Let $n$ be a positive integer. If $a$ and $b$ are integers with $b-a>\sqrt n\thinspace$, then there exists an integer $x$ coprime to $n$ in the interval $a\le x\le b$.

Comments.

• We may assume that $kn\le a<b<(k+1)n$ for some $k$, for if not then there is some $x=mn\pm1$ in the required range.
• And then the problem only depends on residues modulo $n$, so we may assume $0\le a<b\le n$.
• The conclusion need not be true if $a,b$ are not integers.

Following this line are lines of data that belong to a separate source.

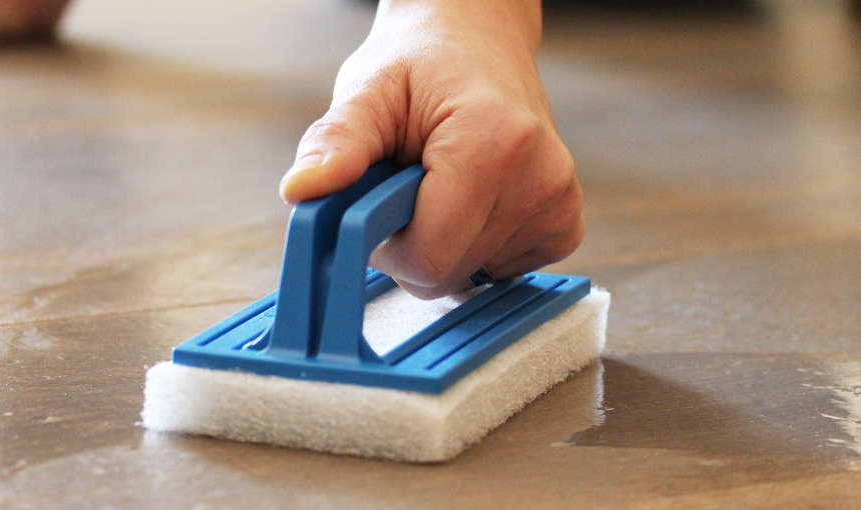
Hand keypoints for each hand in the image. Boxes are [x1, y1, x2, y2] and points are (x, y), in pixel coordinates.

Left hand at [279, 0, 583, 298]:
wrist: (475, 45)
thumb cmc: (419, 67)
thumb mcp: (367, 93)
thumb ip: (336, 144)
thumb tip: (300, 190)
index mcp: (493, 141)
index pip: (430, 257)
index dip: (388, 246)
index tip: (379, 204)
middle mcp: (541, 175)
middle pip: (450, 273)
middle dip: (412, 245)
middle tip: (405, 191)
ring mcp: (559, 202)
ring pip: (473, 276)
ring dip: (442, 244)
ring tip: (439, 186)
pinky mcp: (565, 221)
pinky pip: (504, 270)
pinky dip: (475, 248)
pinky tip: (472, 202)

Trivial example: $n=2$, $a=1.1$, $b=2.9$. Less trivial example: $n=30$, $a=1.1$, $b=6.9$.
• (Not 100% sure about this.) If the statement is true for $n$ and $p\mid n$, then the statement is true for $pn$. So if there is a counterexample, there must be a counterexample with squarefree $n$.

The problem was inspired by an attempted approach to this question.

Answer 1

Note: This is an incomplete answer.

First, since you say you're not 100% sure, let's note that your last statement is true. Suppose the claim is true for $n$, and $p$ is a prime dividing $n$. Then, consider an interval of length $> \sqrt{pn}.$ Certainly this interval has length $> \sqrt{n}$, hence contains an integer $m$ coprime to $n$ by assumption. Since $p|n,$ $m$ cannot be a multiple of $p$, hence $m$ is coprime to $pn$ as well. So, as you remark, we can restrict ourselves to considering only squarefree $n$.

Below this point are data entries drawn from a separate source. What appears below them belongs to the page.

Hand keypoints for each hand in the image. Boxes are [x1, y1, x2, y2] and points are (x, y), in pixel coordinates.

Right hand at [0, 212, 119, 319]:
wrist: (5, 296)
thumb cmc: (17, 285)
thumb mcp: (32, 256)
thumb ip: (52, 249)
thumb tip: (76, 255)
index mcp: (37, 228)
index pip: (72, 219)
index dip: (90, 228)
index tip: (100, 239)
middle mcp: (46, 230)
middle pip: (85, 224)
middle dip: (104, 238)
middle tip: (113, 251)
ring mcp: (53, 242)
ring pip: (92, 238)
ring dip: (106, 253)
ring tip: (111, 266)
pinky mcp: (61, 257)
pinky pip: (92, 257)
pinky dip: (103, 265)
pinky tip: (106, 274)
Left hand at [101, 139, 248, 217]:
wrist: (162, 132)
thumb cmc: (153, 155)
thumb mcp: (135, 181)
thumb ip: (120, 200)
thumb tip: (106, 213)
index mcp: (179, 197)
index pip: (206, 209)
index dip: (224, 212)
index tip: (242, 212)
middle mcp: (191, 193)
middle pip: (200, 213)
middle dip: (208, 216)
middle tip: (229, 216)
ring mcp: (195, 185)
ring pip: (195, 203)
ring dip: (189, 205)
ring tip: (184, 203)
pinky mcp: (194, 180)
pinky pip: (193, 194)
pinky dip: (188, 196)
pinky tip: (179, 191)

Let's also look at the second bulletpoint. We can only assume $0 \leq a < b \leq n$ (or in fact $0 \leq a < b < n$) if an interval of length $> \sqrt{n}$ can fit in $[0, n-1].$ In other words, we should have $n -1 > \sqrt{n}$, and thus $n \geq 3$. We can, however, just check that the claim is true for $n =2$ (any interval of length greater than $\sqrt{2}$ must have length at least $2,$ hence contains an odd number). Therefore, we can go ahead with this assumption (keeping in mind that $n \geq 3$ for the rest of the problem).

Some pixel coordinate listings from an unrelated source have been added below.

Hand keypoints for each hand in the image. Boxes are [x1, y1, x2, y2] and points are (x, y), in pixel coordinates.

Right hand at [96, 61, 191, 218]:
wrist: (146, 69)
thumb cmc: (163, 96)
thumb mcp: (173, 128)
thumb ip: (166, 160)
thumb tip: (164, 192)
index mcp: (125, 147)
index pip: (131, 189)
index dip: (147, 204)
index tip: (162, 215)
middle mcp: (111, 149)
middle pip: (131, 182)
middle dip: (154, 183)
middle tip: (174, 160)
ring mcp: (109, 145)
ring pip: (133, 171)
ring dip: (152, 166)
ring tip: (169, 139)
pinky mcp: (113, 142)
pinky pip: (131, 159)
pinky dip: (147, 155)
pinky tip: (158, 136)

Now, we follow the argument given in the first answer here: Count Integers Not Greater Than $a$ Coprime To $b$

Given an interval $[a, b]$ of length $> \sqrt{n}$, the number of integers in this interval coprime to $n$ is given by $$\sum_{m=a}^{b} \sum_{d|(m, n)} \mu(d) = \sum_{d|n}\mu(d)\sum_{a \leq m \leq b \\ d|m} 1.$$

Note that $\sum_{a \leq m \leq b \\ d|m} 1$ counts the number of integers divisible by $d$ in $[a, b]$. This is $\lfloor \frac{b-a}{d} \rfloor$ if $d \nmid a,$ and $\lfloor \frac{b-a}{d} \rfloor +1$ if $d \nmid a.$ The $+1$ terms contribute a total of $\sum_{d|n}\mu(d) = 0$, so we can ignore them.

Therefore, we are interested in estimating $$\sum_{d|n}\mu(d)\lfloor \frac{b-a}{d} \rfloor = (b-a)\sum_{d|n}\frac{\mu(d)}{d} -\sum_{d|n} \mu(d)\left\{\frac{b-a}{d} \right\}.$$ Let $R = \sum_{d|n} \mu(d)\left\{\frac{b-a}{d} \right\}.$

We have \begin{align} (b-a)\sum_{d|n}\frac{\mu(d)}{d} -\sum_{d|n} \mu(d)\left\{\frac{b-a}{d} \right\} &= (b-a)\frac{\phi(n)}{n} - R\\ &> \sqrt{n} \cdot \frac{\phi(n)}{n} - R\\ &= \frac{\phi(n)}{\sqrt{n}} - R. \end{align} If we can show that $\frac{\phi(n)}{\sqrt{n}} - R \geq 1,$ we are done. In other words, we need to show that $$\sum_{d|n} \mu(d)\left\{\frac{b-a}{d} \right\} \leq \frac{\phi(n) - \sqrt{n}}{\sqrt{n}}.$$ At this point, I don't know how to continue.